Magok Major Companies and Startups
Magok is an eco-friendly cutting-edge industrial complex, a cluster that combines high-tech industries and residential areas. It is not only serving as the growth engine for innovation where R&D capabilities of large and small enterprises centered on future- oriented high-tech sectors (IT, BT, NT, GT) are concentrated, but also developing as the largest MICE (meeting, tourism, exhibition, event) complex in southwest Seoul. Nexen Tire, Toray Advanced Materials, S-OIL, LG Science Park, and Kolon Future Technology Institute are Magok’s representative global companies.

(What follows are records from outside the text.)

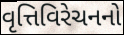
વૃત્તિવિરેચનનો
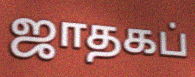
ஜாதகப்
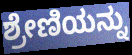
ಶ್ರೇಣಿಯನ್ನು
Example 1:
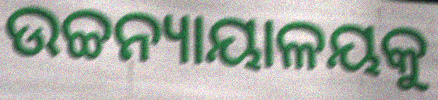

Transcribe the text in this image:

ଉଚ୍ଚନ୍ୟାୟାଳୟକୁ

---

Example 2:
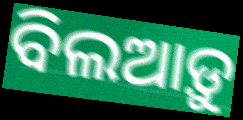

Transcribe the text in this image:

ବିଲଆଡ଼ୁ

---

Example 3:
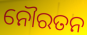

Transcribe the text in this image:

ନୌରତନ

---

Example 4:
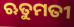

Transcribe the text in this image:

ଋତୁମତୀ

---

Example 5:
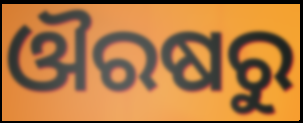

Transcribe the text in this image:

ଔରଷରୁ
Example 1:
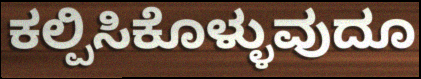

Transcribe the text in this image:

ಕಲ್ಪಿಸಿಕೊಳ್ಳುವುದೂ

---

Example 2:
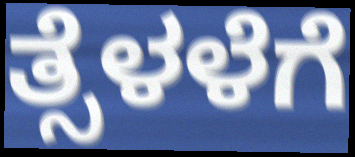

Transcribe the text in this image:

ತ್ಸೆಳಳೆಗೆ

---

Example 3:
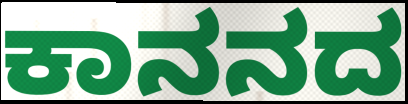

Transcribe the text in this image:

ಕಾನನದ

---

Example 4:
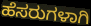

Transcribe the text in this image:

ಹೆಸರುಗಳಾಗಿ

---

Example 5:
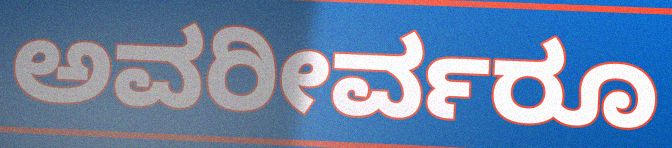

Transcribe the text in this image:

ಅವರೀರ್ವರೂ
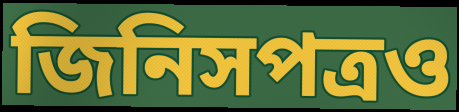
জিনিসপত্রও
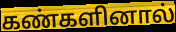
கண்களினால்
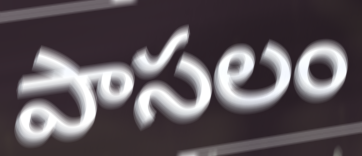
పాసలం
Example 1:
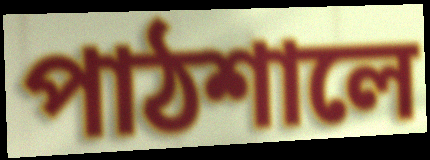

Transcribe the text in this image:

পাঠশালে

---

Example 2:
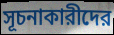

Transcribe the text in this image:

সূচনাকারীদের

G-Valley IT Convergence, Hardware & Software
G-Valley was originally established in the 1960s as an industrial complex centered on textile and sewing industries to foster Korea’s export industry. In recent times, it is rapidly transforming into an urban hightech industrial complex as high value-added cutting-edge industries and venture companies centered on information and knowledge-based industries have moved into the area, which is now referred to as “Korea’s Silicon Valley.”
Hongneung Bio and Medical
This area is a bio hub created by the Seoul Metropolitan Government in northeast Seoul (Hongneung) to vitalize the biomedical startup ecosystem and develop the healthcare industry, thereby opening the Seoul Bio Hub as an innovation platform for bio startups in 2017. It possesses high potential as an industry base of new growth for bio and medical startups, with a number of universities, research institutes, and hospitals concentrated around this bio-hub. Seoul Bio Hub is a home to a total of 109 companies, including 35 pharmaceutical field, 30 medical device field, and 35 digital healthcare field. In addition, the hub supports collaboration between global bio companies, such as Johnson & Johnson, Janssen, Novartis, and MSD as well as startups, with the aim to commercialize bold technological ideas.

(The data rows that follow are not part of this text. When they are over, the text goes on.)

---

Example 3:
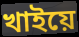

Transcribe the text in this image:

খাইয়ে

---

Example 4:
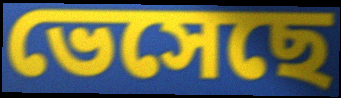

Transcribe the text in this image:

ভেসেছে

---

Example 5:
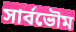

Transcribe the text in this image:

সার্বভৌম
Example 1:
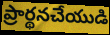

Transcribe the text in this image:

ప్రార్థనచేయుడి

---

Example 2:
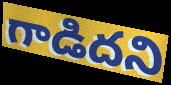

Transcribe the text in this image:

గాడిదని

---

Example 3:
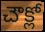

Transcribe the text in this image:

చౌక్లో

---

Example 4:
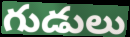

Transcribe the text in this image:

గుడులు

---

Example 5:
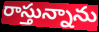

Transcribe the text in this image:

రాస్తున్నాను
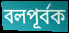
বলপূর্বক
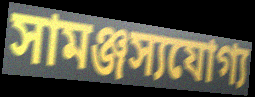
সামঞ্জস্যযোগ্য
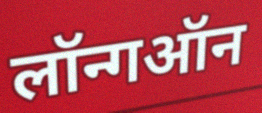
लॉन्गऑन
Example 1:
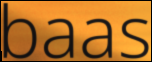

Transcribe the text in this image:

baas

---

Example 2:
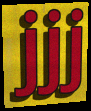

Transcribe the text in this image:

jjj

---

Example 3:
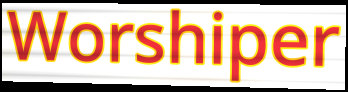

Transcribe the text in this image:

Worshiper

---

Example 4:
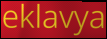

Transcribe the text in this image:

eklavya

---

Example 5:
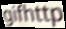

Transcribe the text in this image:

gifhttp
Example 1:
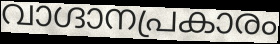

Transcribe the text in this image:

വാഗ്ദാനപ്രകാരം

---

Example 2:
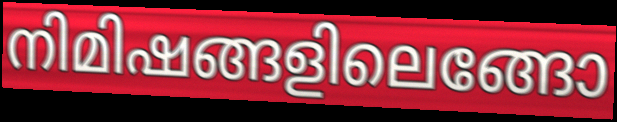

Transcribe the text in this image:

നിമിഷങ്ങളിലെങ്ങോ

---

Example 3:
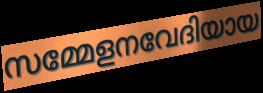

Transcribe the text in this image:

സമ്മേളനവേദിയായ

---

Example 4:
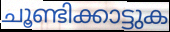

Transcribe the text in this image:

ചൂണ്ടിക്കാട്ടുക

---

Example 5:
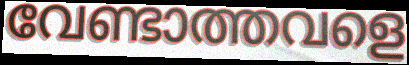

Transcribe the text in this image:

വേണ്ടാത്തവളെ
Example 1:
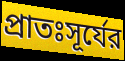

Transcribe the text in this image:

প্রাতঃসূর্যের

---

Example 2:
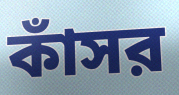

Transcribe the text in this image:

কাঁসর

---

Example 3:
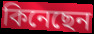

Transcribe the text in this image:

কিনেছেন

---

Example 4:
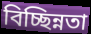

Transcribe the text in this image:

বিচ্ছিন্নতা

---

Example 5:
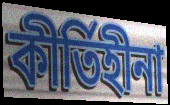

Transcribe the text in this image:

কীর্তিহীনা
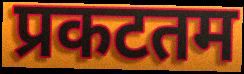
प्रकटतम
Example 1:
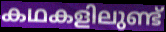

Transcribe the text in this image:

കഥകളിലുണ്ട്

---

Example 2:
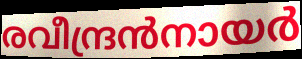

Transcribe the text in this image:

രവീന്ദ്രൻനായർ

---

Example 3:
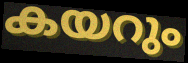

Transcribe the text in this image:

കയറും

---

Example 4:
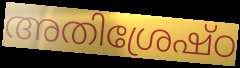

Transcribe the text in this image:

അതിശ്രേഷ്ഠ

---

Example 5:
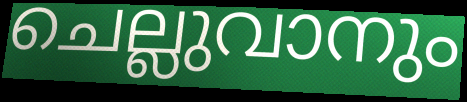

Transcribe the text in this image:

Suseo Robotics, AI and ICT
The Seoul Metropolitan Government selected this district as a target area for the “Robot Plus Competitiveness Support Project” in June 2020, and plans to invest a total of KRW 34.7 billion to build it into a robot and AI research facility. This area is expected to serve as a basis for enhancing the competitiveness of the Industry 4.0 sectors, focusing on attracting robotics companies, the creation of venture towns and testbeds, and the composition of cooperative governance. Seoul Metropolitan Government aims to develop the Suseo area into one of the world's top 3 robot clusters along with Massachusetts in the United States and Odense in Denmark.
Yangjae AI, ICT and R&D
The Seoul Metropolitan Government created this cluster to prepare for Industry 4.0. Having established “AI Yangjae Hub” as a technology startup incubator in 2017, this district fosters talents related to artificial intelligence and big data and discovers AI-specialized companies, providing them with incubation, commercialization funds, technical advice, in addition to marketing as a way to support their growth into global unicorn companies. Accordingly, the Seoul Metropolitan Government plans to open the “AI Support Center” in partnership with the KAIST Graduate School of AI in 2023 and the AI R&D Campus as a core part of the public anchor facility in 2027. In addition, Seoul is aiming for the “The Yangjae Era: An AI Industry That Represents Korea” by designating this area as a specialized zone and district that has a high concentration of research centers for large corporations such as Samsung, Hyundai, LG, and KT, in addition to 280 SMEs-affiliated research institutes.